**Reading text:**
"""
In 2008, after 52% of Californians voted in favor of Prop 8 (a proposition that made same-sex marriage illegal in the state), Dan Savage–a white journalist and LGBT activist–used unsubstantial information from a CNN exit poll to paint black people as the main perpetrators of homophobia and as the main reason why the proposition passed. It should be noted that exit polls only survey a small percentage of voters after they leave their specific voting place and are known to have larger margins of error than regular polls, but Savage made no mention of these facts. He seized the opportunity to portray black people in a negative light and to play a game of “Who Has it Worse: Gay vs. Black Edition.”
In the article he wrote–which had the damning title of Black Homophobia— he pit gay people against black people by contrasting the joy he felt about the election of the first black president with the grief he felt about the vote on Prop 8. He stated that he couldn’t help feeling “hurt that the love and support (from the black community) aren’t mutual.” He might have backtracked a bit after being called out, but nothing will change the fact that Dan Savage, a spokesperson for the gay community and a so-called “supporter of the black community” wrote these words:
I’m done pretending that the handful of racist gay white men out there—and they’re out there, and I think they’re scum—are a bigger problem for African Americans, gay and straight, than the huge numbers of homophobic African Americans are for gay Americans, whatever their color.
Notice how Savage mentions gay African Americans once throughout his entire article. Notice how he mentions us only in passing. We’re not the main focus here. No. Properly acknowledging the fact that there are people who are both gay and black would take too much away from the point of his article: which is that black people are homophobic and that gay people (read: white gay people) have it worse. That is the point that was driven across to all the white gay people in his audience who went ahead and left racist comments underneath Savage’s article.
"""
**Information provided:**
"""
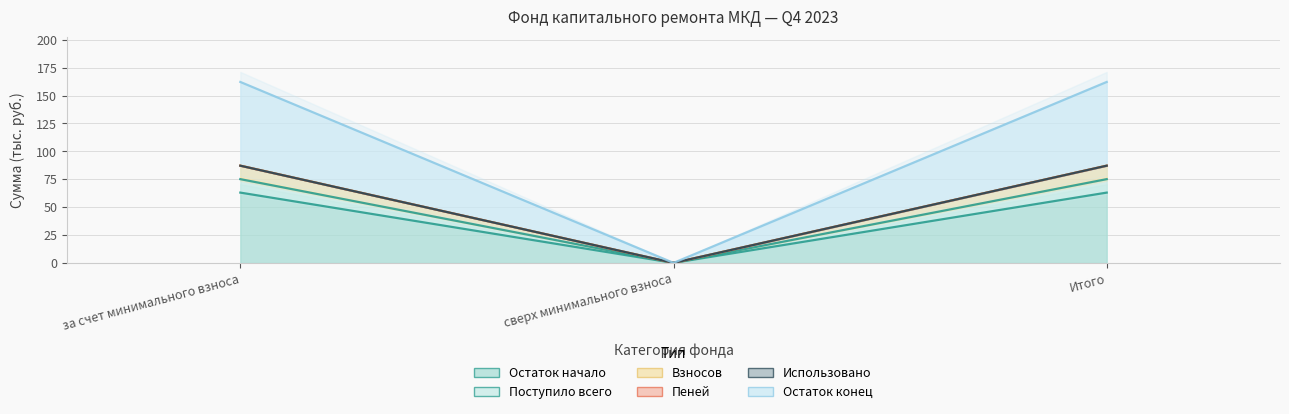

Does the chart display data point markers on the line(s)?

No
"""
Answer these questions from the passage on Dan Savage and Prop 8:
1. What percentage of Californians voted in favor of Prop 8?
2. What was the title of the article Savage wrote?
3. How many times does Savage's article mention gay African Americans, according to the passage?
The listing is separate material from the passage above.

1. 52%
2. Black Homophobia
3. Once